The Japanese are well known for their photo books - in fact there's an English-language coffee table volume dedicated just to Japanese photobooks of the 1960's and 1970's
This collection of thirty-six photographs opens with what is in effect a visual overture: an image of a plain carpet hard by a set of sliding doors decorated with a traditional bonsai tree pattern. If what follows is a succession of isolated objects of the modern world, the humor and elegance of the images speaks to the timelessness of the tradition in that first image: the minimalism and grace present in the bonsai sliding doors are given to the most humble things, from a stapler to a garden hose to a coffee pot, and curtains that should have been replaced so long ago that they’re hip now.
Domestic Scandals
Art is open to interpretation, and the photograph is no different, but the assembled essayists perhaps over-emphasize the politics of Yasumura’s work.
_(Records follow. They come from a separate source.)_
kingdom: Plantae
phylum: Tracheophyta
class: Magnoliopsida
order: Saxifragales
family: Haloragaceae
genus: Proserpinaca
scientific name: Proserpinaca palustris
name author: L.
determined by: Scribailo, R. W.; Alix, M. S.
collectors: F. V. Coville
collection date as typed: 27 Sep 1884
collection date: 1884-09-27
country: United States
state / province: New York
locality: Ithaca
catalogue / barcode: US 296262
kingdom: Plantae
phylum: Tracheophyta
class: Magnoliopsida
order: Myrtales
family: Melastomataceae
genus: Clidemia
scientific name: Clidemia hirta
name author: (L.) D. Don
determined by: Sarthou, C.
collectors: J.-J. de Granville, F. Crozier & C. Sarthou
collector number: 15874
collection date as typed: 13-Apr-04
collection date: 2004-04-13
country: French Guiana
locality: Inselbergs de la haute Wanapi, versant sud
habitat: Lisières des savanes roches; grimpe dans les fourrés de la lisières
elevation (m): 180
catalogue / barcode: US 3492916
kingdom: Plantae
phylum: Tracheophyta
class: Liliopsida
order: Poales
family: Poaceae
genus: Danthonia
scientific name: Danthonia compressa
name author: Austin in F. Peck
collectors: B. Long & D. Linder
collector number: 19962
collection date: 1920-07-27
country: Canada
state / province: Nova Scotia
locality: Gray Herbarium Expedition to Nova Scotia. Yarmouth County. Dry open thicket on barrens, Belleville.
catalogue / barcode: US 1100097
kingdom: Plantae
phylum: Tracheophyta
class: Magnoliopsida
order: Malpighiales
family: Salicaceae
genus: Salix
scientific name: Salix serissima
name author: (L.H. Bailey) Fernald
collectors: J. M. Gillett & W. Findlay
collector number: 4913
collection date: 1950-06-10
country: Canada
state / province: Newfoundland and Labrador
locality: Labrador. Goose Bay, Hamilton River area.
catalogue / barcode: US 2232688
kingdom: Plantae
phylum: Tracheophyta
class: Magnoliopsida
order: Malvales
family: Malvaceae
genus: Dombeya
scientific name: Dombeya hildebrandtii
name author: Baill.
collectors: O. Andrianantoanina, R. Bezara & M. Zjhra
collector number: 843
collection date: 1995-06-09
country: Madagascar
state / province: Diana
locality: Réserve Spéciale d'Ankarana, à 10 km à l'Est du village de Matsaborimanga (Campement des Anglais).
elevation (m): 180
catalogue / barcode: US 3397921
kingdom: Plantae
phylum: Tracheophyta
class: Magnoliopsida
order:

His beautifully composed images of mundane objects like coat hooks and vacuum cleaners are explained variously as a critique of consumerist culture and as a scathing indictment of the fall of Japanese tradition. And sure, the juxtaposition of a salmon-colored plastic tape dispenser nearby a mass-produced traditional-themed Japanese wall paper may have political resonance. But what of the coat hook on 70’s-era wood panelling? The images were all taken in and around the artist’s own middle-class house, and his dry observations are acute and funny and reveal a garish beauty in the most mundane objects. A stack of toilet paper and a plastic rose on a tile floor may well reference dying arts of scroll work and flower arranging, but that doesn’t erase the fact that the toilet paper rolls and fake flower, for all their artificiiality, are arranged with great care by the artist’s hand. The materials may change but notions of color and balance in composition live on. Which makes it a traditional work after all.